* **TASK ITEM**
Would you retype the listing word for word, skipping its pictures?

(DATA LISTING Opens)

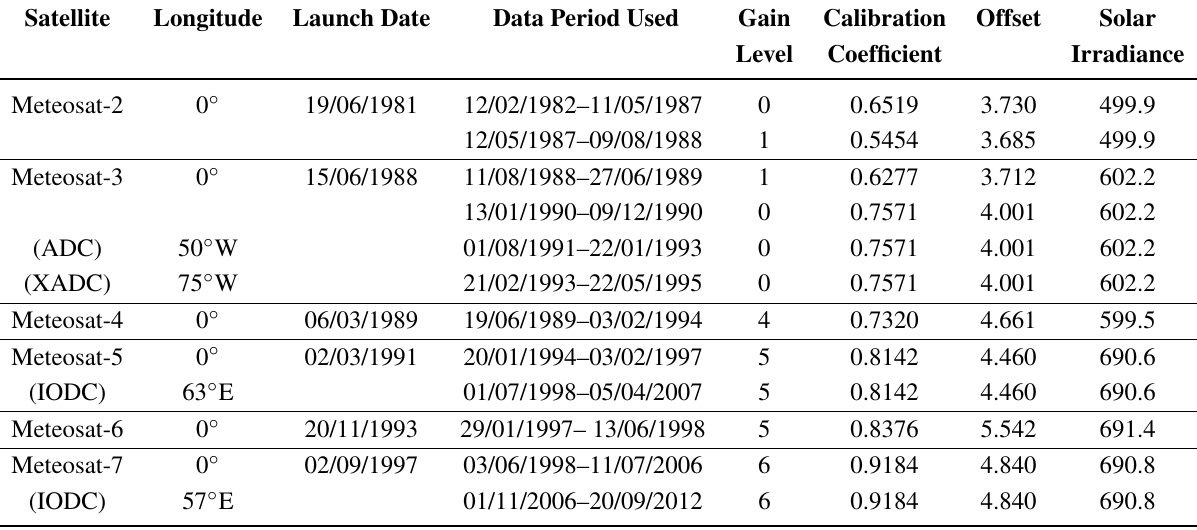
Table 2. For each of the MFG satellites the following information is given: the longitude at which the instrument was operational, the launch date, the data period at that longitude that is used in this paper, the gain level, the calibration coefficient (in W · m − 2 sr − 1 / DC), the time averaged offset value (in DC), and the solar irradiance (in W · m − 2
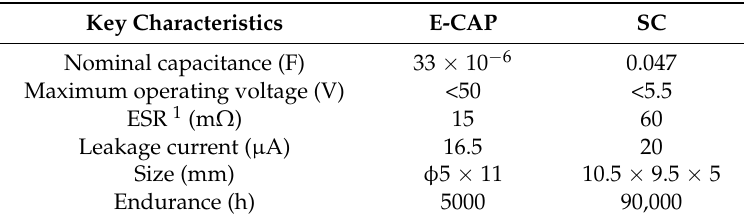
Table 2. Basic Information about the electrolytic capacitor (E-CAP) and super capacitor (SC). Key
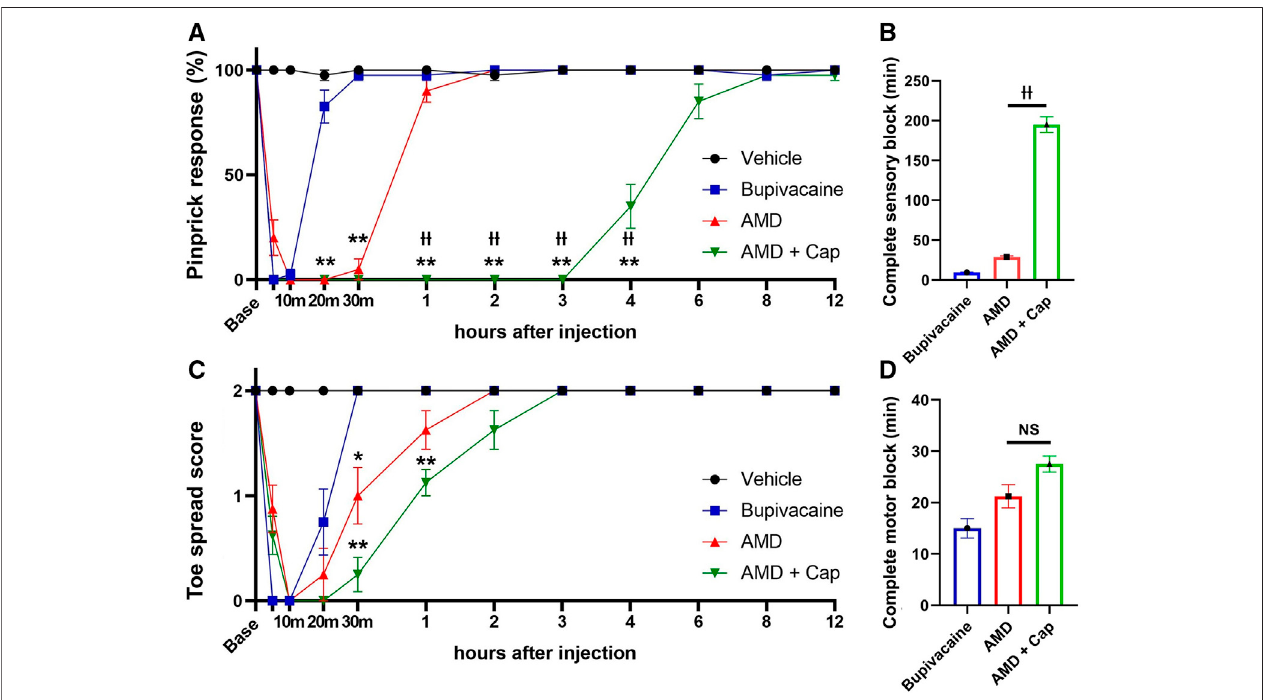
FIGURE 1 | Sensory and motor blockade after peri-sciatic nerve injection using the pinprick and toe spread tests ( n = 8 each). (A) Pinprick response rate. (B) Duration of complete sensory block de fi ned as the pinprick response rate of 0%. (C) Toe spread score. (D) Duration of complete motor block de fi ned as the toe spread score of 0. AMD: amiodarone; Cap: capsaicin * p < 0.05 vs. bupivacaine; ** p < 0.01 vs. bupivacaine †† p < 0.01 vs.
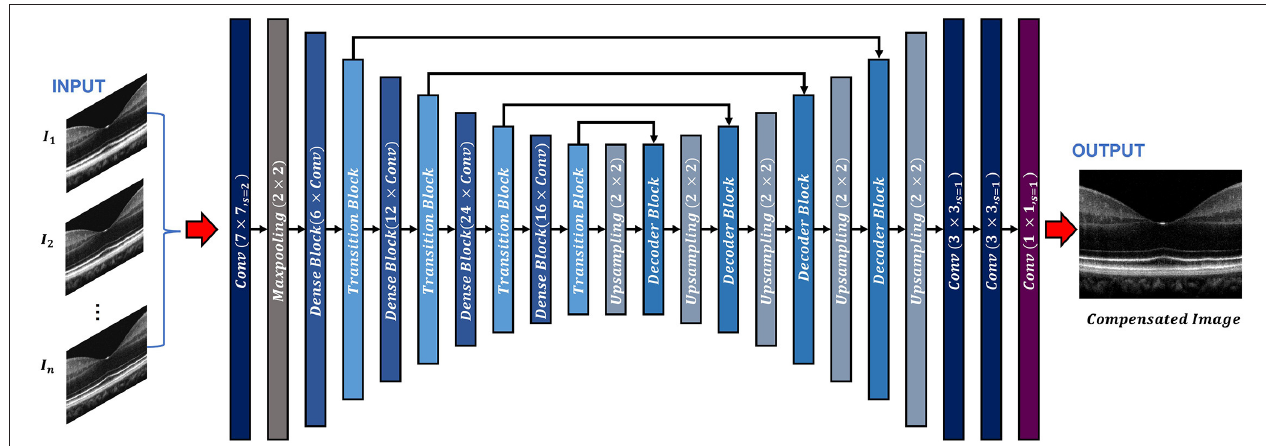
FIGURE 1 | Overview of the ADC-Net architecture. Conv stands for convolution operation. The input section is comprised of OCT B-scans compensated by different second order coefficients ( n = 3, 5, 7, and 9 for three, five, seven, and nine input channel models. A single image is used as input for the single input channel model). The output image is a corresponding fully compensated OCT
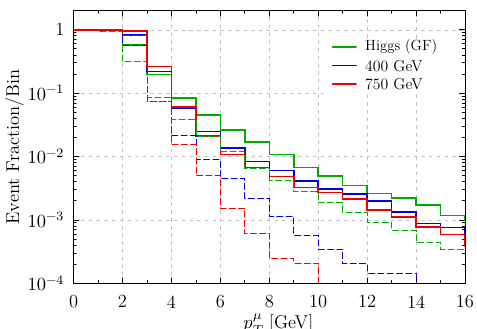
Figure 3. Complementary cumulative distribution for the p T of the hardest (second hardest) muon for various benchmarks indicated by solid (light dashed) curves. Production through gluon fusion was assumed for the Higgs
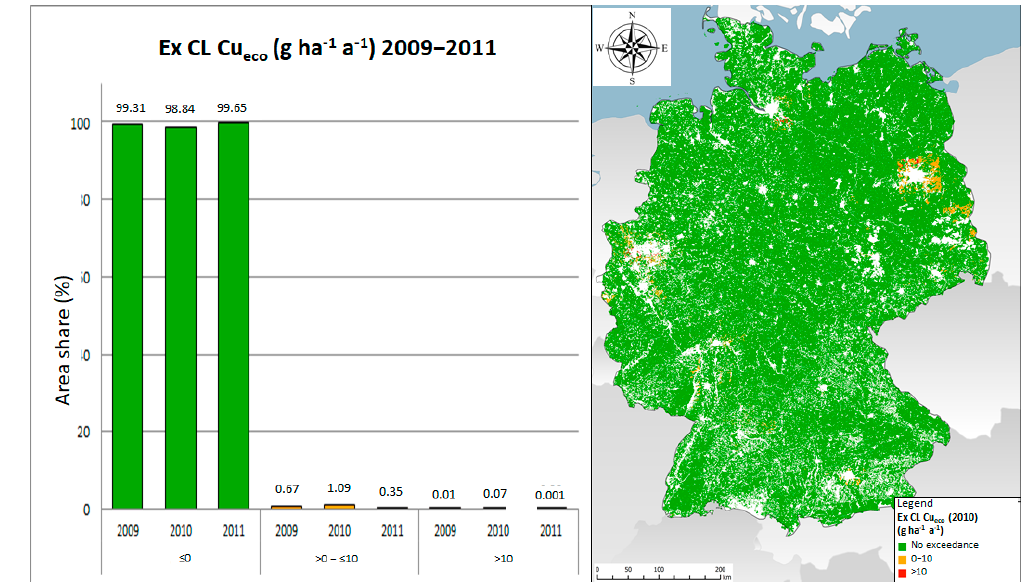
Figure 5. Exceedance of Critical Loads with the protection objective ecosystem integrity by atmospheric Cu deposition.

(DATA LISTING Closes)

* **EXERCISE RESULT**
Table 2. For each of the MFG satellites the following information is given: the longitude at which the instrument was operational, the launch date, the data period at that longitude that is used in this paper, the gain level, the calibration coefficient (in W · m − 2 sr − 1 / DC), the time averaged offset value (in DC), and the solar irradiance (in W · m − 2
Table 2. Basic Information about the electrolytic capacitor (E-CAP) and super capacitor (SC). Key
FIGURE 1 | Sensory and motor blockade after peri-sciatic nerve injection using the pinprick and toe spread tests ( n = 8 each). (A) Pinprick response rate. (B) Duration of complete sensory block de fi ned as the pinprick response rate of 0%. (C) Toe spread score. (D) Duration of complete motor block de fi ned as the toe spread score of 0. AMD: amiodarone; Cap: capsaicin * p < 0.05 vs. bupivacaine; ** p < 0.01 vs. bupivacaine †† p < 0.01 vs.
FIGURE 1 | Overview of the ADC-Net architecture. Conv stands for convolution operation. The input section is comprised of OCT B-scans compensated by different second order coefficients ( n = 3, 5, 7, and 9 for three, five, seven, and nine input channel models. A single image is used as input for the single input channel model). The output image is a corresponding fully compensated OCT
Figure 3. Complementary cumulative distribution for the p T of the hardest (second hardest) muon for various benchmarks indicated by solid (light dashed) curves. Production through gluon fusion was assumed for the Higgs
Figure 5. Exceedance of Critical Loads with the protection objective ecosystem integrity by atmospheric Cu deposition.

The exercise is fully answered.